I think Baldoni supporters still would not revolt, but I don’t know, there are some that are actually starting to get antsy now.


One problem for the JB supporters is that Freedman has intentionally exploited their lack of legal knowledge. Many of them were fully convinced that Blake would be put on trial for stealing the movie, that Taylor Swift would be a central witness in that trial, and that Baldoni would of course prevail because look at all this celeb gossip about Blake being a mean girl who "takes over" the films she's in. If you tried to impose any kind of legal framework on that, they'd freak out and tell you that you didn't know anything, even if you just presented information about how the legal system works in a neutral, FYI way intended to inform and not to argue for Lively's side.

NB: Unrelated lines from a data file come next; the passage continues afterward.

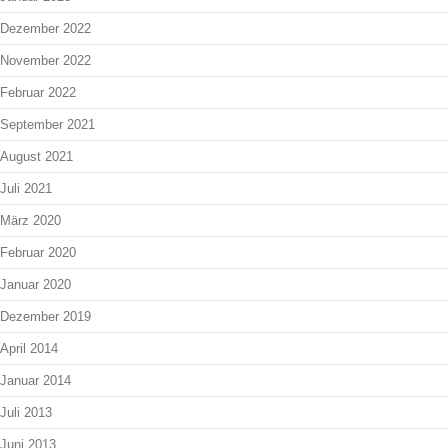
Dezember 2022
November 2022
Februar 2022
September 2021
August 2021
Juli 2021
März 2020
Februar 2020
Januar 2020
Dezember 2019
April 2014
Januar 2014
Juli 2013
Juni 2013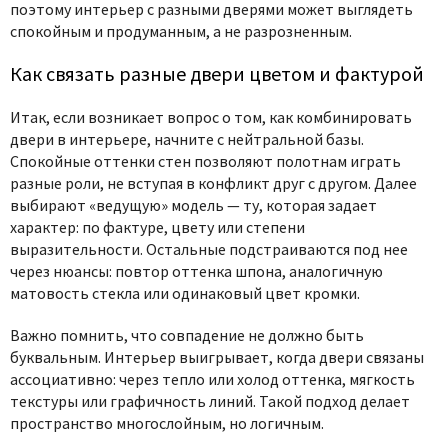
поэтому
интерьер с разными дверями
может выглядеть
спокойным и продуманным, а не разрозненным.
Как связать разные двери цветом и фактурой
Итак, если возникает вопрос о том,
как комбинировать
двери в интерьере
, начните с нейтральной базы.
Спокойные оттенки стен позволяют полотнам играть
разные роли, не вступая в конфликт друг с другом. Далее
выбирают «ведущую» модель — ту, которая задает
характер: по фактуре, цвету или степени
выразительности. Остальные подстраиваются под нее
через нюансы: повтор оттенка шпона, аналогичную
матовость стекла или одинаковый цвет кромки.
Важно помнить, что совпадение не должно быть
буквальным. Интерьер выигрывает, когда двери связаны
ассоциативно: через тепло или холод оттенка, мягкость
текстуры или графичность линий. Такой подход делает
пространство многослойным, но логичным.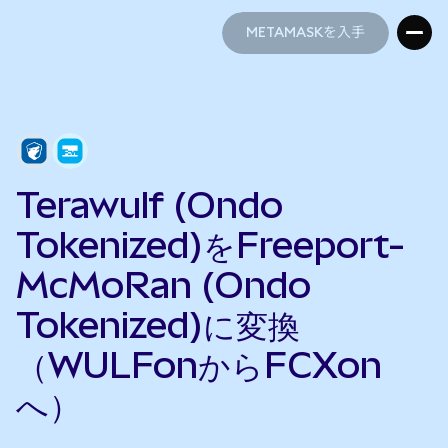
METAMASKを入手
METAMASKを入手
Terawulf (Ondo
Tokenized)をFreeport-
McMoRan (Ondo
Tokenized)に変換
（WULFonからFCXon
へ）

So as Freedman encounters these legal stumbling blocks, JB's supporters are confused because their support for JB was based on a totally false understanding of the case. For those of us who understood from the get-go that JB's claims against Lively and NYT were mostly totally untenable and largely filed for PR reasons, this doesn't really change much. This case was always really about Lively's SH/retaliation claims, it's still about that, the whole "she stole the movie" narrative was largely invented by Freedman to keep people from talking about or focusing on the SH/retaliation claims. And it worked for a while. But now we are back to where we started. But for JB supporters who genuinely believed this whole thing was really about how Lively stole a movie (that she did not steal, that still belongs to Wayfarer, and that JB and others have made a ton of money off of), it feels like the rug has been pulled out from under them. But this is the same rug we've all been standing on since Lively filed her CRD! Literally nothing has changed. But now we will actually get to discuss the SH/retaliation case and can set aside these distractions that never had much of any legal basis to begin with.
Anonymous
Anonymous wrote:This story doesn't seem to be official, but Deadline is generally reliable, so, any insight on why Blake's team would subpoena Scooter Braun? https://deadline.com/2025/06/lively-baldoni-scooter-braun-subpoenaed-1236429591/

They are looking for information from Scooter's company did for Baldoni via Melissa Nathan.


There are some released texts between Nathan and … Abel? … where those two are patting themselves on the back for having suppressed bad info about Baldoni from having come out in a recent article and then one says “At least they didn’t mention Scooter.” Which … huh, why were they even worried about that?